Upcoming Changes to the Backend Storage Mechanisms and Data Structures

This page describes the upcoming changes to the backend storage mechanisms and data structures that are being introduced with CATMA 7. This information is important if you work directly with raw CATMA data (as it is stored in our GitLab backend), as some of these changes will break existing integrations or code that was written to work with CATMA 6 data.

We assume that you are familiar with the information on the Git Access page, which applies to CATMA 6. This page builds upon that one.

Summary

There are two main things to be aware of that will change with CATMA 7, plus a third that you may want to consider as well:

  1. No more Git submodules
  2. Annotations are no longer saved as one annotation per JSON file
  3. Users have their own branch in each project that they are a member of

Continue reading for more details on each of these points.

No more Git submodules

With CATMA 6 one has to git clone --recurse-submodules the root repository of a CATMA project. The --recurse-submodules part will fall away, as CATMA 7 no longer uses these and everything for a CATMA project will be contained in a single Git repository going forward. No more initialization or updating of submodules at all!
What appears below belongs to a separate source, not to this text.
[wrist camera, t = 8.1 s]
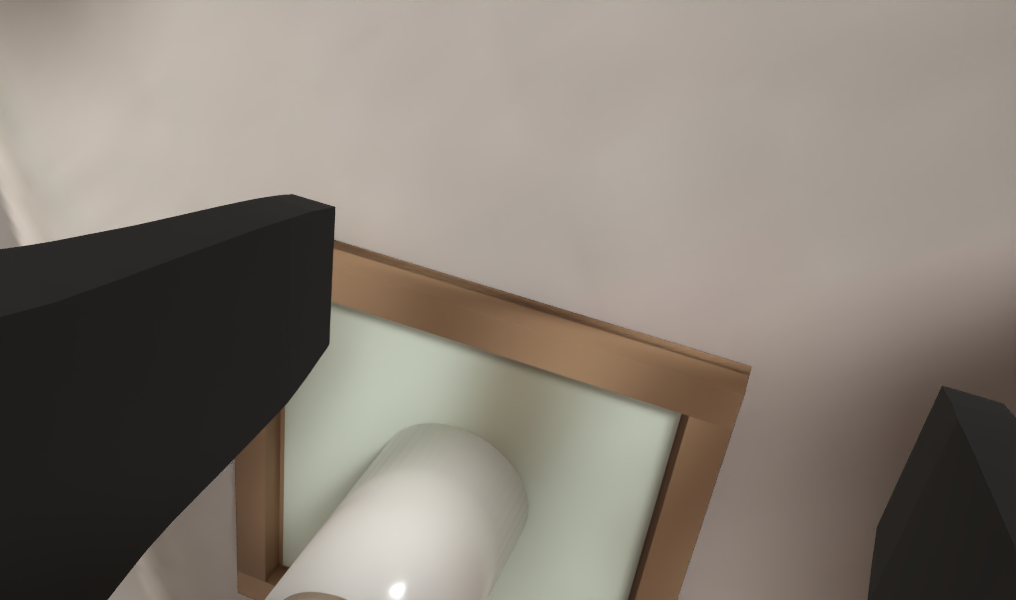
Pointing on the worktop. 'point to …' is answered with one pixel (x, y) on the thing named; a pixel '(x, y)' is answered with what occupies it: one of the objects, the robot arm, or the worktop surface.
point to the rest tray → (499, 429)
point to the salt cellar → (417, 524)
As a quick reminder, a CATMA 6 project is represented by what GitLab calls a “group”. The CATMA project name and project-wide permissions are stored at this group level.
Currently, each CATMA project resource (document, annotation collection or tagset) is represented by an individual GitLab “project” (repository) within the group. In addition, the root repository exists to tie all of the individual resources back together into a single repository, and it controls what the active version of each resource is.

From the outside one only needs to care about the root repository, but one has to know that it contains submodules that need to be initialized and updated. That but will fall away — there will be a Git URL to clone and that’s it. You can forget about anything related to submodules, and all you need to do to update the clone is a normal git pull.
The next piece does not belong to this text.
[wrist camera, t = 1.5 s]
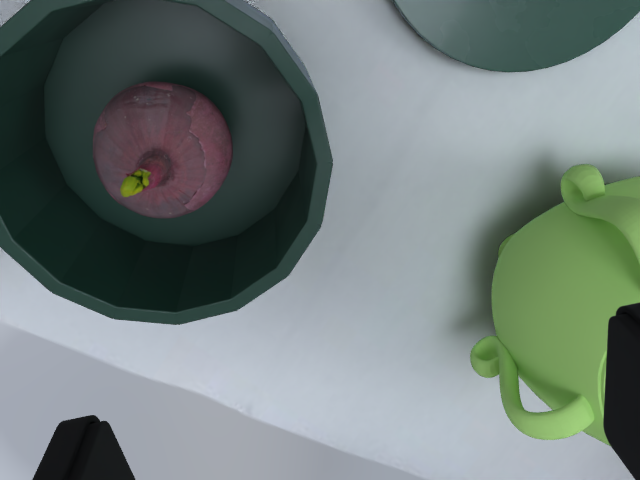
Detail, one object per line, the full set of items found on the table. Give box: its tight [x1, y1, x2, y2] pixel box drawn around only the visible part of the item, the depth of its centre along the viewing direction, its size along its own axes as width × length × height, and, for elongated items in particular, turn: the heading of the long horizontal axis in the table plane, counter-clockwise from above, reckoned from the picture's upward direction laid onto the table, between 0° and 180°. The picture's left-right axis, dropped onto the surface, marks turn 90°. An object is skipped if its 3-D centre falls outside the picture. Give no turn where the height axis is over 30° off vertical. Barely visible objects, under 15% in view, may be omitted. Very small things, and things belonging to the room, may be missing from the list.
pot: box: [0, 0, 333, 325], centre depth 26 cm, size 14×14×7 cm
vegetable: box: [93, 82, 233, 218], centre depth 24 cm, size 6×6×10 cm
Because CATMA projects are moving from the “group” to the “project” level within GitLab, project URLs will look different. Once a CATMA project has been migrated from version 6 to version 7, the path-part that used to indicate the group instead indicates the owning user, and the _root repository suffix is dropped. For example:

Old: https://git.catma.de/CATMA_AC7992E9-F804-4688-B258-6DEE34607939_Test/CATMA_AC7992E9-F804-4688-B258-6DEE34607939_Test_root.git
New: https://git.catma.de/testuser/CATMA_AC7992E9-F804-4688-B258-6DEE34607939_Test.git

Finally, where one used to use the GitLab groups API resource to list one’s CATMA projects:

https://git.catma.de/api/v4/groups/?private_token=THE_TOKEN

This will change to the GitLab projects API resource:

https://git.catma.de/api/v4/projects/?private_token=THE_TOKEN

As you can see, this change neatly aligns the concept of a CATMA project with a GitLab project.
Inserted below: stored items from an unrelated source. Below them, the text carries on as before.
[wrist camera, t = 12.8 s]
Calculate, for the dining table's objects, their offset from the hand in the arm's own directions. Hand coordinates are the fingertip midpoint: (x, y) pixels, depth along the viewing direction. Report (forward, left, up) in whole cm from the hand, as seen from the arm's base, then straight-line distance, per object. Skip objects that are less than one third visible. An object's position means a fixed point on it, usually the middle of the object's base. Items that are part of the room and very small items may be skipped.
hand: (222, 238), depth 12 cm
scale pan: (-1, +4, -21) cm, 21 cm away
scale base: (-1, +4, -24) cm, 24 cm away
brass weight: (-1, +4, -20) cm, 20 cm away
Annotations are no longer saved as one annotation per JSON file

The overall directory structure and the way that CATMA project resources are represented remains unchanged.

Within the annotations subdirectory of an individual annotation collection, you will still find multiple JSON files, all of which still need to be read if you want to load all annotations. The crucial part is that these JSON files no longer contain a single JSON object, but instead contain an array of such objects.

The file naming pattern changes from <annotation_UUID>.json to <username_pageNo>.json. Where each annotation used to have its own file named after the CATMA ID of the annotation, multiple annotations are now stored in each user page file.

Users have their own branch in each project that they are a member of

With CATMA 6 projects, there was only the master Git branch. With CATMA 7, there is an additional branch for each project member, which has the same name as their username. Part of the reason for this is to enable the different project view modes and changes to synchronization that we briefly described in our most recent newsletter (further details here).

The master branch will still reflect the current integrated project state, and you don’t have to concern yourself with the user branches. However, because users will no longer have to synchronize to see what other project members have been doing, and instead can choose to do so only when they truly want to integrate multiple people’s work, it’s likely that the master branch will be far less up-to-date than before.

In other words, an individual user’s branch could be far ahead of the state of master, and you may want to work with the user’s project state rather than the integrated project state.